What to do next: Click here to start your financial journey with IMG Wealth Academy


  1. Thanks for the opportunity to be a guest blogger, Fitz!

    One very basic thing which I’d like to add is the misconception which kids have about ATMs. It will be best for your kids to know where the money in the ATM comes from as early as possible. In their eyes, you push a button and money comes out =) My daughter asked me several times to go and get money from the ATM if we needed more than we had… that was when she was just two and a half! So, make sure your kids know that when you go to work, you earn money, which is then deposited in the bank, so you can go to the ATM and take it out when you need it.

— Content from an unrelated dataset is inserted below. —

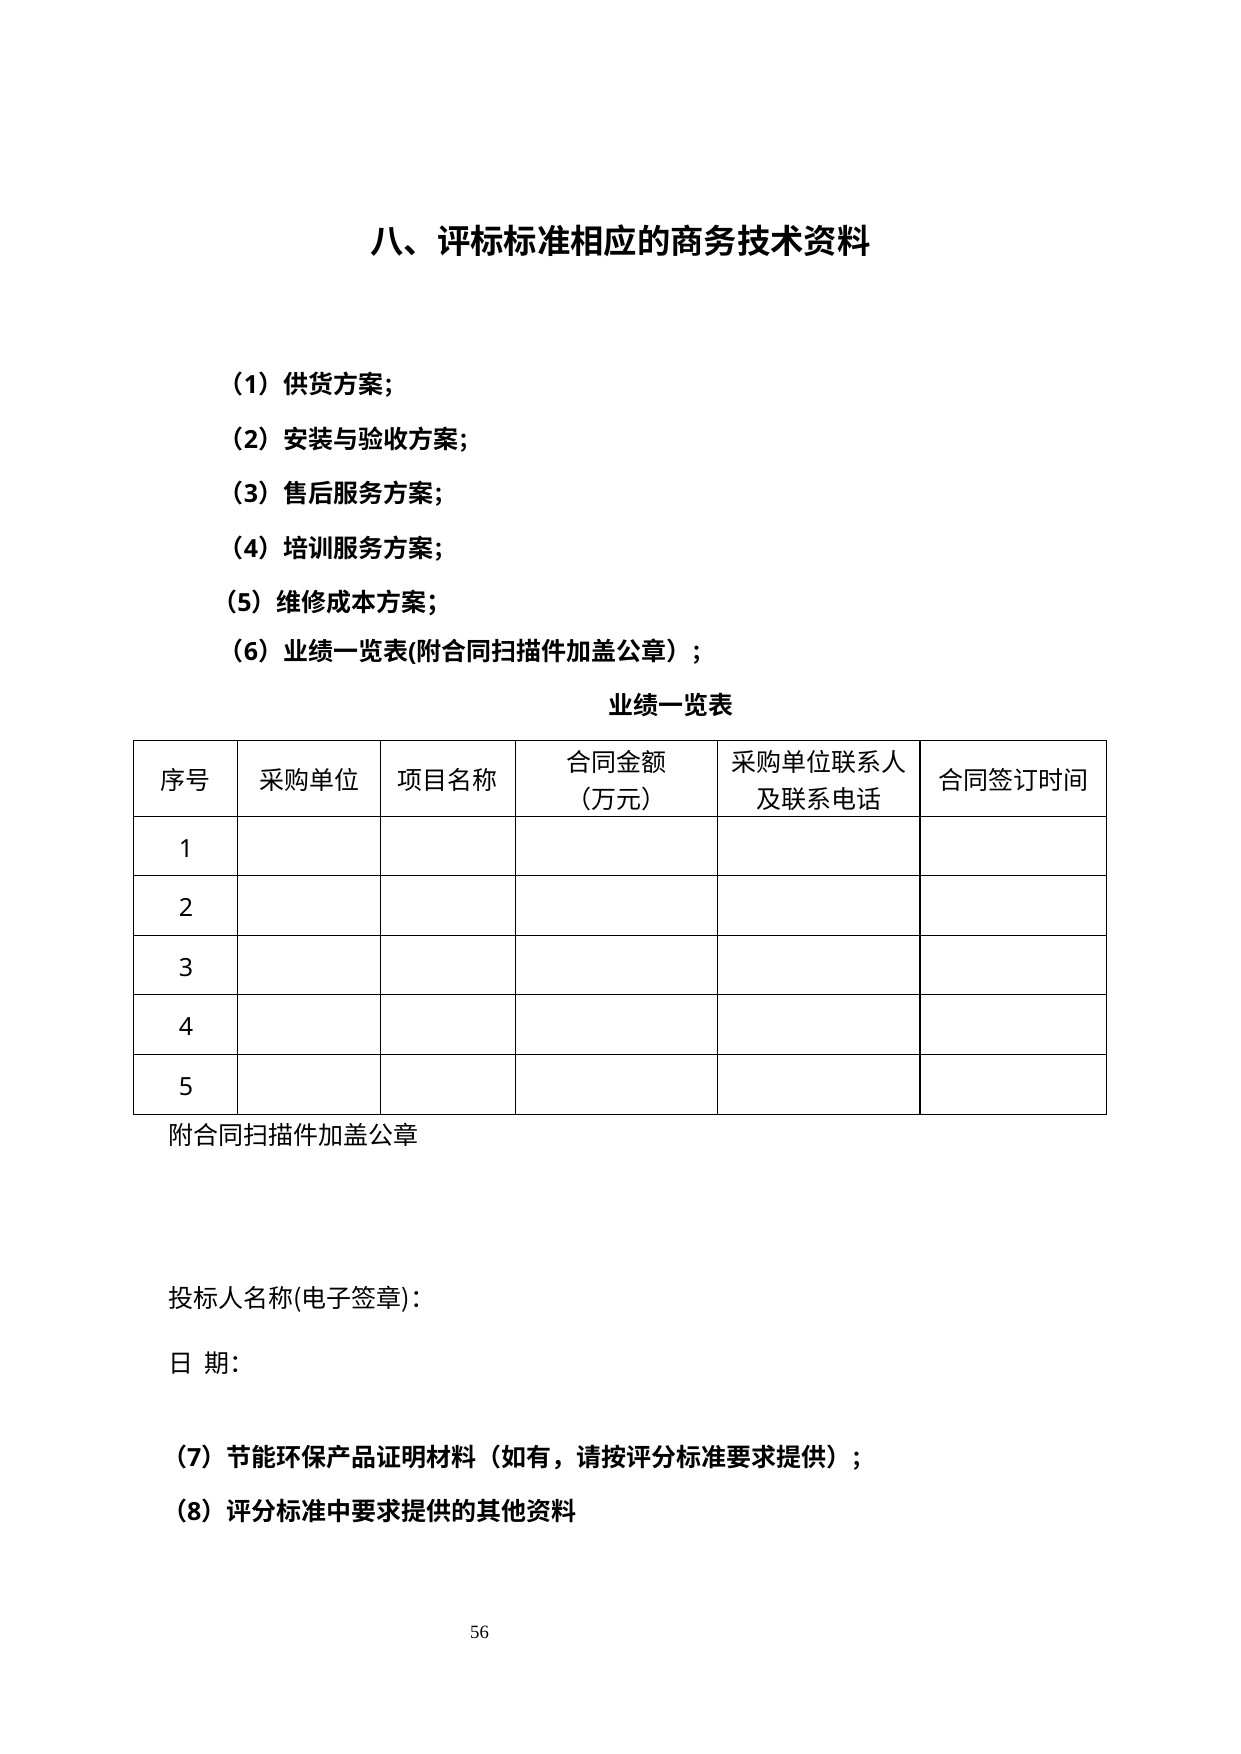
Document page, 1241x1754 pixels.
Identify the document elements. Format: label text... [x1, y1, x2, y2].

table_cell [381, 995, 515, 1054]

    Looking forward to your questions!

  2. Yep. But ONLY telling them what to do is not gonna work out for most children. They have to experience it first. I’m not saying they should, but they should understand what you are talking about them. If you just mumble about these things, then all of them would go topsy-turvy. And besides, kids are more visually oriented. They’d want to see it for themselves, and not just being told. That way, the teachings you gave them would linger for many years, and that it would serve as their principle in life.

  3. @Eliza

    This is such a nice topic for discussion because kids now as early as 2yrs old begin asking about money. Maybe, another way to teach our kids about debts is how to value hard-earned money by teaching them to work for it and manage it at their very young age. I’ve read in an article that one father pays his child a dollar for arranging his bed. Then the child keeps 3 jars for savings, giving out and expenses. If the child wants something, they will check his expenses jar if the child can afford it or not. This way, the child’s money and spending behavior can be honed early and for sure, he will be responsible enough in the future when it comes to acquiring debts.

    Just my two cents.

    hope you could visit my blog http://www.myquestforriches.com/


  4. We try to explain to the kids that Daddy and Mommy have to work so that we will have the money to buy food, pay the rent, etc. When they want to buy something, they have to work for it, e.g. high score on exam, help out on house chore, so that they will understand that it is hard to earn money so it should be spent wisely.

  5. Good read, Fitz.

    I’m glad that I am practicing all those, even if the only thing my mom taught me was to save, save, and nothing but save. Haha.

  6. I agree that parents should always walk the talk, especially in terms of financial literacy. Children generally always copy what they see.

  7. Maybe I was fortunate,most of my older children listened about finances until one did not. I can not totally fault my eldest daughter for trying to help a friend in need. Her intentions were good. Her mistake was not remembering the part where we said: “offer a helping hand up but NEVER do anything that will drag you down.” A cash advance on a credit that was NOT being paid back in a timely fashion taught mt daughter a solid lesson. She did work this out on her own and I think she will not make this mistake ever again. Very good idea to start children young on financial awareness.

  8. Happy to see this posted a year after my comment above. With the threat of COVID-19 still with us in September 2020, many folks are opting for home schooling in one form or another. Since financial education is lacking in most schools around the world, we add this vital subject. I love to send a post just like this one to all of our troops and challenge them to write an essay for me about what they have learned from their reading, how they will implement the knowledge etc. A small cash prize added to the savings account for a job well done certainly helps motivate them. Thank you again Fritz for great articles and wonderful guest postings.